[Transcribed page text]
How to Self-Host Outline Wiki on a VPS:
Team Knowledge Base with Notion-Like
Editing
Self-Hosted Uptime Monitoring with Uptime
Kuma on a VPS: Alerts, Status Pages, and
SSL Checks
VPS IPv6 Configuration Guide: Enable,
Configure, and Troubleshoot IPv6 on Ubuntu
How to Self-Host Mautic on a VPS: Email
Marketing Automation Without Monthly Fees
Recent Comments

- **What the task requires**:
Rewrite the listing with every occurrence of "VPS" replaced by "Cloud Server", leaving everything else unchanged.

- **Task output**:
How to Self-Host Outline Wiki on a Cloud Server:
Team Knowledge Base with Notion-Like
Editing
Self-Hosted Uptime Monitoring with Uptime
Kuma on a Cloud Server: Alerts, Status Pages, and
SSL Checks
Cloud Server IPv6 Configuration Guide: Enable,
Configure, and Troubleshoot IPv6 on Ubuntu
How to Self-Host Mautic on a Cloud Server: Email
Marketing Automation Without Monthly Fees
Recent Comments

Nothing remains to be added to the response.